森の育成からロボット製造まで有機的につながる可能性

 ほぼ1日かけて相模原市内の山間地から最先端物流施設までを視察した。

 今回のツアーには含まれなかったが、相模原はロボット製造の集積地でもあり、さがみはらロボットビジネス協議会の資料には52社が登録されている。戦前の「軍都」が、戦後は内陸型工業都市となり、今はロボット生産拠点の顔も併せ持つようになったのだ。橋本駅前ではリニア中央新幹線の駅建設が進む。

 プレスツアーで視察した自然豊かな山間地と、ロボットが活躍する物流施設では、一見180度違う世界のように思える。しかし、共通しているのは、人々の安全で快適な生活に直結していることだ。

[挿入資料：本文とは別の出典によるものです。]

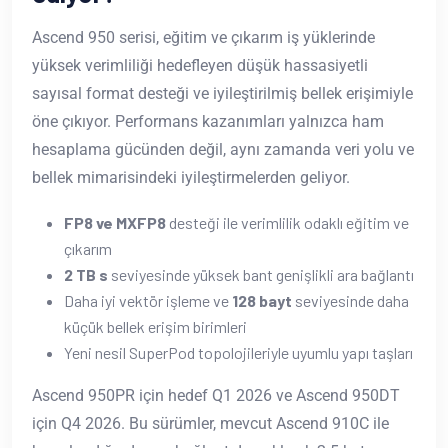
Ascend 950 serisi, eğitim ve çıkarım iş yüklerinde
yüksek verimliliği hedefleyen düşük hassasiyetli
sayısal format desteği ve iyileştirilmiş bellek erişimiyle
öne çıkıyor. Performans kazanımları yalnızca ham
hesaplama gücünden değil, aynı zamanda veri yolu ve
bellek mimarisindeki iyileştirmelerden geliyor.
FP8 ve MXFP8
desteği ile verimlilik odaklı eğitim ve
çıkarım
2 TB s
seviyesinde yüksek bant genişlikli ara bağlantı
Daha iyi vektör işleme ve
128 bayt
seviyesinde daha
küçük bellek erişim birimleri
Yeni nesil SuperPod topolojileriyle uyumlu yapı taşları
Ascend 950PR için hedef Q1 2026 ve Ascend 950DT
için Q4 2026. Bu sürümler, mevcut Ascend 910C ile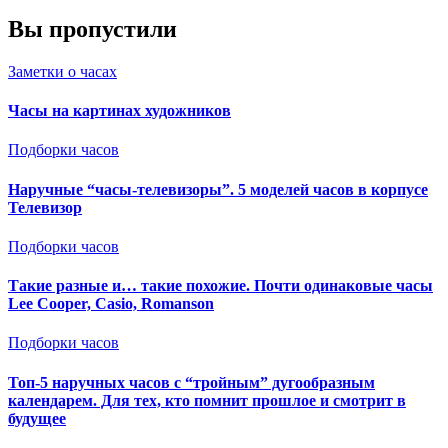
Вы пропустили
Заметки о часах
Часы на картинах художников
Подборки часов
Наручные “часы-телевизоры”. 5 моделей часов в корпусе
Телевизор
Подборки часов
Такие разные и… такие похожие. Почти одинаковые часы
Lee Cooper, Casio, Romanson
Подборки часов
Топ-5 наручных часов с “тройным” дугообразным
календарем. Для тех, кто помнит прошлое и смотрит в
будущее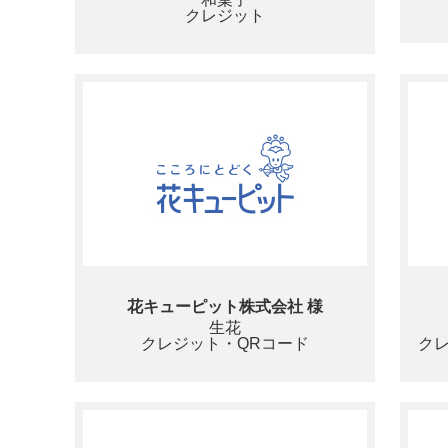
クレジット
花キューピット株式会社 様
生花
クレジット・QRコード
ク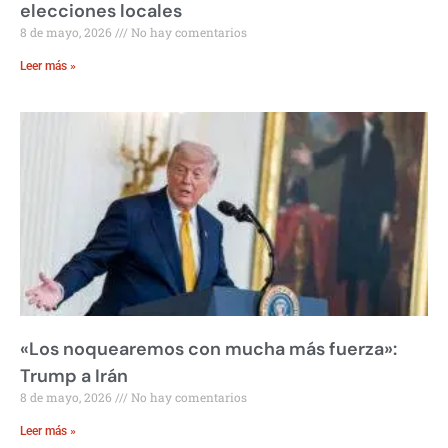
elecciones locales
8 de mayo, 2026
No hay comentarios
Leer más »
«Los noquearemos con mucha más fuerza»:
Trump a Irán
8 de mayo, 2026
No hay comentarios
Leer más »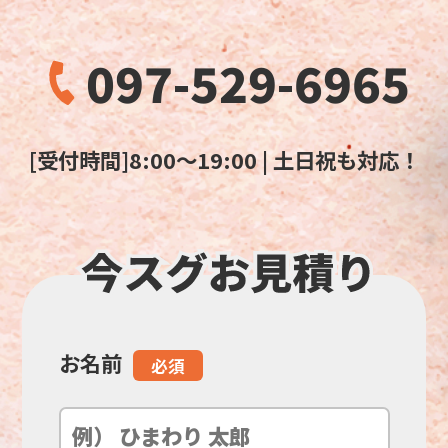
097-529-6965
[受付時間]8:00～19:00 | 土日祝も対応！
お名前
こ
必須
の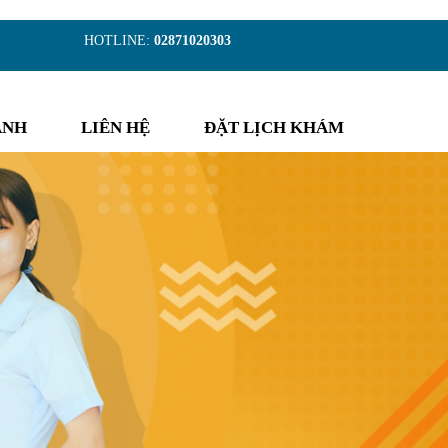
)
HOTLINE:
02871020303
ẢNH
LIÊN HỆ
ĐẶT LỊCH KHÁM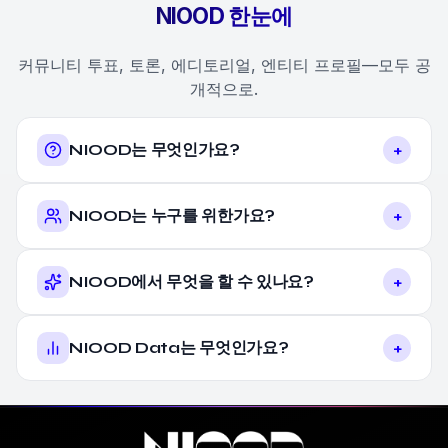
NIOOD 한눈에
커뮤니티 투표, 토론, 에디토리얼, 엔티티 프로필—모두 공
개적으로.
+
NIOOD는 무엇인가요?
+
NIOOD는 누구를 위한가요?
+
NIOOD에서 무엇을 할 수 있나요?
+
NIOOD Data는 무엇인가요?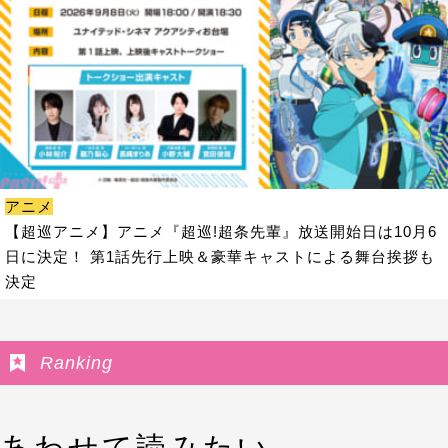
アニメ
【超巡アニメ】アニメ『超巡!超条先輩』放送開始日は10月6
日に決定！ 第1話先行上映＆豪華キャストによる舞台挨拶も
決定
Ranking
あわせて読みたい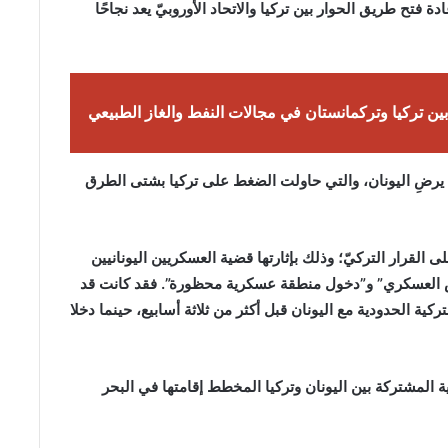
ة فتح طريق الحوار بين تركيا والاتحاد الأوروبيّ يعد نجاحًا
بين تركيا وتركمانستان في مجالات النفط والغاز الطبيعي
 لم يرضِ اليونان، والتي حاولت الضغط على تركيا بشتى الطرق
القرار التركيّ؛ وذلك بإثارتها قضية العسكريين اليونانيين
سس العسكري” و”دخول منطقة عسكرية محظورة”. فقد كانت قد
كية الحدودية مع اليونان قبل أكثر من ثلاثة أسابيع، حينما دخلا
ة المشتركة بين اليونان وتركيا المخطط إقامتها في البحر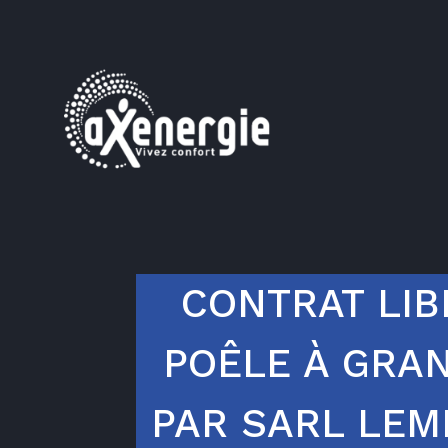
CONTRAT LIB
POÊLE À GRA
PAR SARL LEM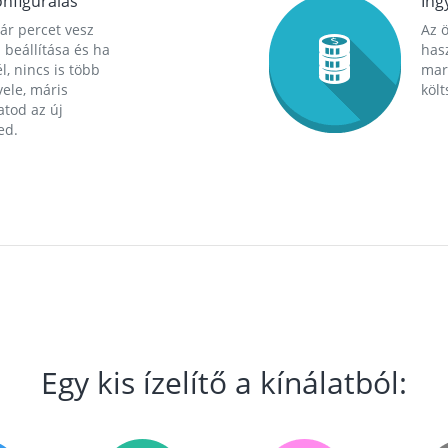
nfigurálás
Ing
ár percet vesz
Az 
 beállítása és ha
hasz
l, nincs is több
mara
ele, máris
költ
tod az új
ed.
Egy kis ízelítő a kínálatból:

 森林の管理・育成は、地域住民の生命に不可欠な水をもたらす「水源の森」を守る。地域材の活用は人々の暮らしと心を豊かにする。最先端の物流拠点は利用者の生活の利便性を高め、生活レベルの改善をもたらす。そしてロボット製造は作業効率を高める一方で、さまざまなリスクや負担を軽減する。すべてはSDGsに通じる。

 相模原市内にある山林や湖などの自然から生産拠点、物流拠点、そして今後誕生する新たな交通拠点までが有機的につながっていけば、すばらしい未来ビジョンが見えてくる可能性を感じた。今の子どもたちが大人になるころ、相模原を舞台にした壮大な世界が展開しているかもしれない。